**Consignes**
1) Quels sont tous les titres d'ouvrages cités dans le texte sur Ibn Battuta ?
2) Recopiez le passage du texte sur Ibn Battuta compris entre « Dans un chapitre » et « raconte ses périples. », ces deux extrémités incluses.

**Texte fourni**
Qu’est ce qui a bien pu motiver les anciens explorateurs à découvrir les contrées les plus lointaines ? C'est la question à laquelle Bensalem Himmich tente de répondre, dans son nouveau livre à paraître au mois d’avril, Al Islam Attakafi - De l'Islam culturel - (éd. Dar Ach-chrouk, Le Caire, 350 p.), en apportant un nouvel éclairage sur les sommités de la pensée arabo-musulmane.
Dans un chapitre qu'il consacre à Ibn Battuta, l'auteur retrace, dans un style amusé, trente ans de la vie de notre héros national, célèbre pour avoir bourlingué jusqu’en Chine. Himmich nous propose ainsi une autre lecture de Touhfat Anouddar, Fi Gharaibi Al Amsar Wa âjaib Al Asfar, plus connu sous le titre bref de Rihla (Le voyage), dans lequel Ibn Battuta raconte ses périples.
Est-ce pour autant une véritable autobiographie ? « Le récit de Rihla a été transcrit durant l’année 1356 par un lettré andalou du nom d’Ibnou Jazy Al kalby, sur ordre du puissant sultan mérinide Abou Inan (1329- 1358) », indique Himmich. « Ibn Jazy usait dans certains passages d’une langue châtiée, digne de sa fonction de secrétaire d’Abu Inan. Cependant, la paternité de l’ensemble du texte revient à Ibn Battuta, reconnaissable par sa narration facile, fluide et dépouillée » de la même façon que Le Devisement du monde, œuvre qui relate les explorations du marchand vénitien, a été rédigée sous la dictée de Marco Polo par Rustichello de Pise. Himmich retient également une anecdote qui explique l’écriture tardive de Rihla. Alors qu'Ibn Battuta était à bord d'un bateau le long de la côte sud-ouest indienne, il fut attaqué par des pirates. Dépouillé, notre aventurier dut dire adieu à son carnet de notes.

**Données fournies**
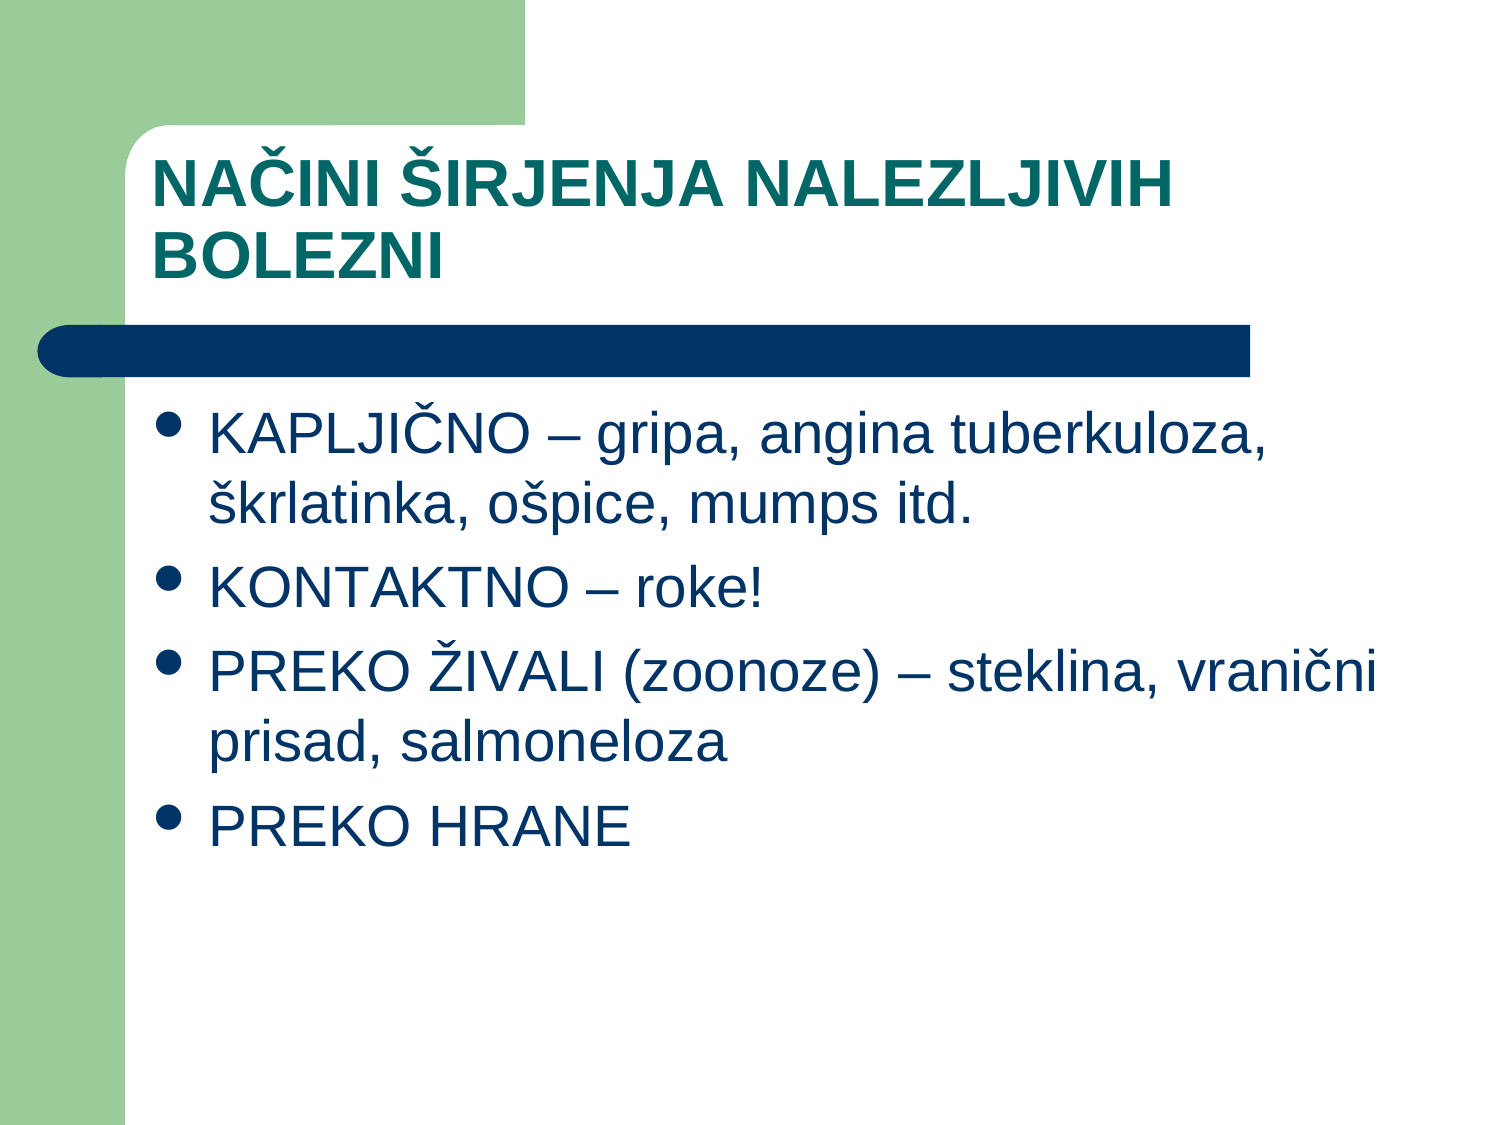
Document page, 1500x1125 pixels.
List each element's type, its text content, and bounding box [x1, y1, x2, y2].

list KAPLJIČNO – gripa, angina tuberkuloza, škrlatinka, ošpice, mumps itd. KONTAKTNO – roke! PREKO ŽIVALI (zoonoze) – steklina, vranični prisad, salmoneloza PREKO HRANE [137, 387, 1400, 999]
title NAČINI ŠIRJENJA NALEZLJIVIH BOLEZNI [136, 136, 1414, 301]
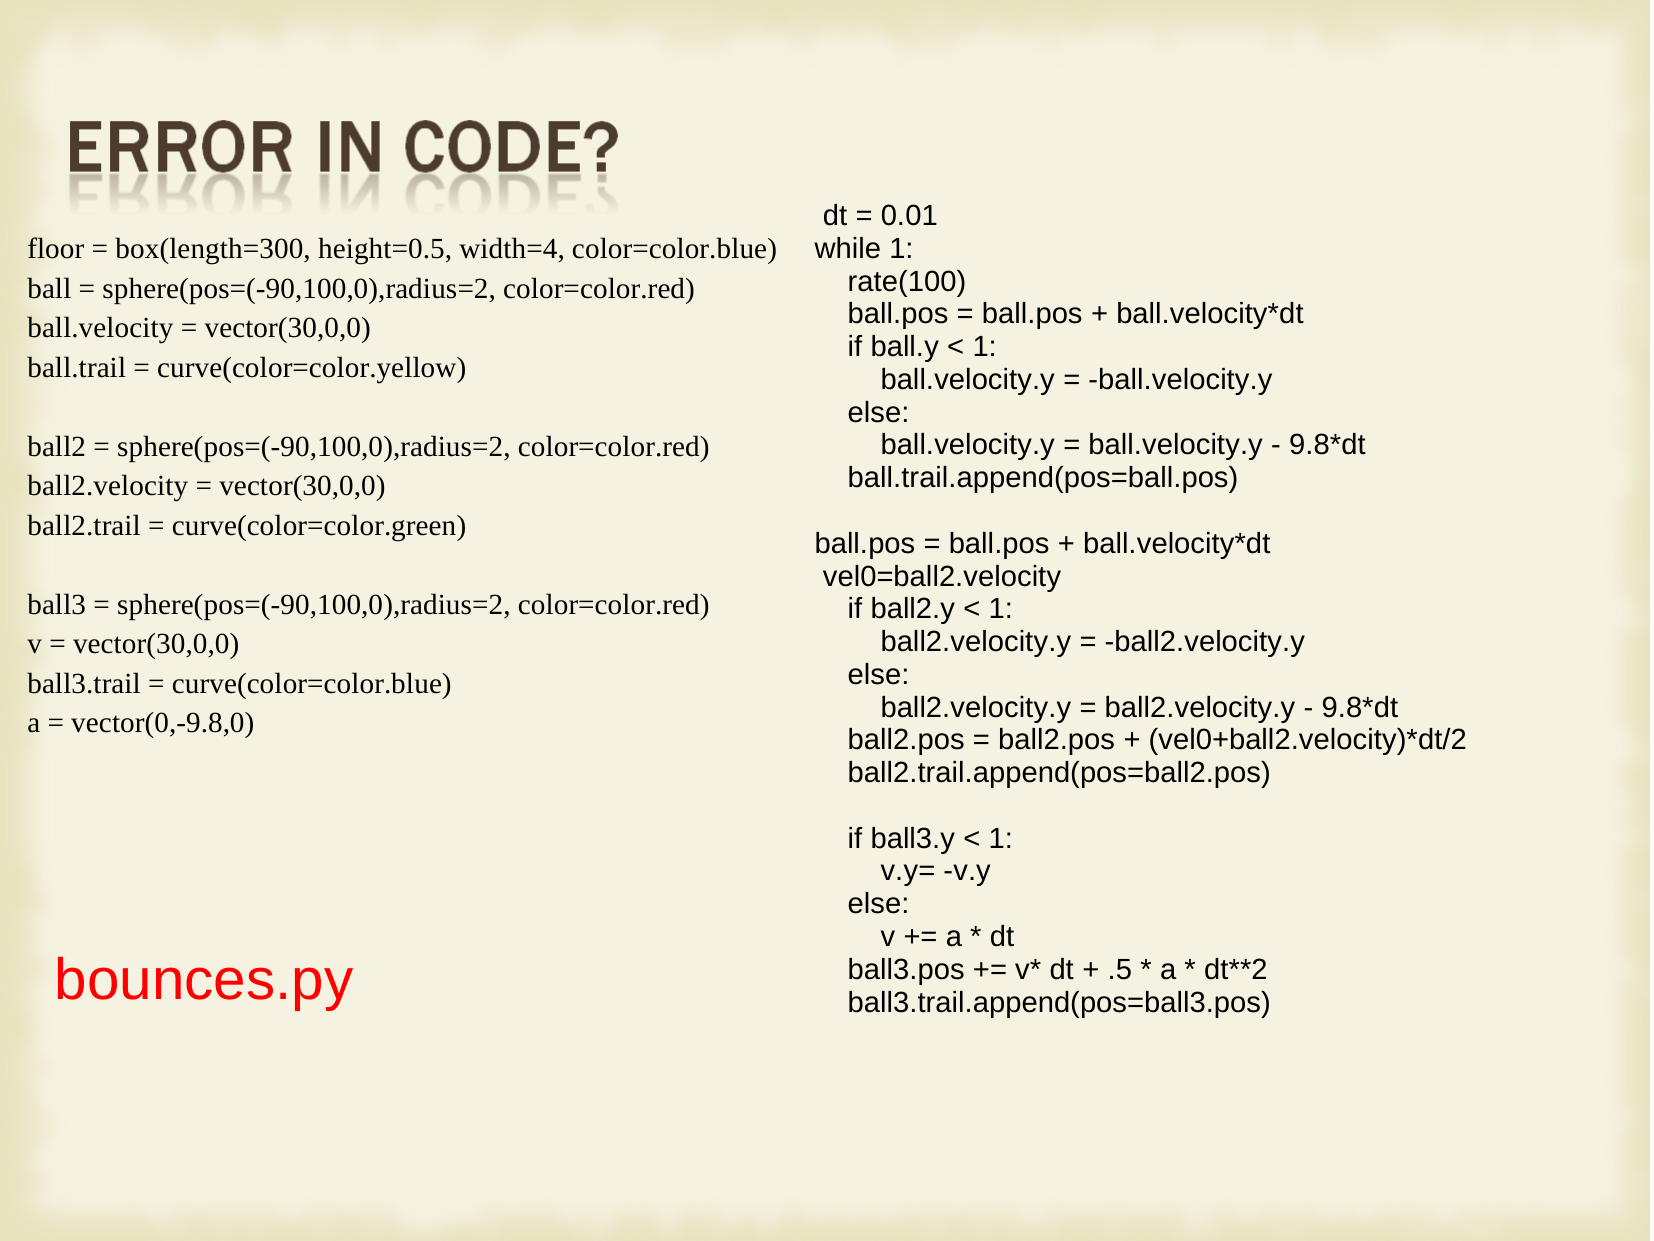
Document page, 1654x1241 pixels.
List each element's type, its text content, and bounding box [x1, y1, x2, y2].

**Corrigé**
1)
- Al Islam Attakafi (De l'Islam culturel)
- Touhfat Anouddar, Fi Gharaibi Al Amsar Wa âjaib Al Asfar, plus connu sous le titre de Rihla (Le voyage)
- Le Devisement du monde

2)
Dans un chapitre qu'il consacre à Ibn Battuta, l'auteur retrace, dans un style amusé, trente ans de la vie de notre héros national, célèbre pour avoir bourlingué jusqu’en Chine. Himmich nous propose ainsi une autre lecture de Touhfat Anouddar, Fi Gharaibi Al Amsar Wa âjaib Al Asfar, plus connu sous le titre bref de Rihla (Le voyage), dans lequel Ibn Battuta raconte ses périples.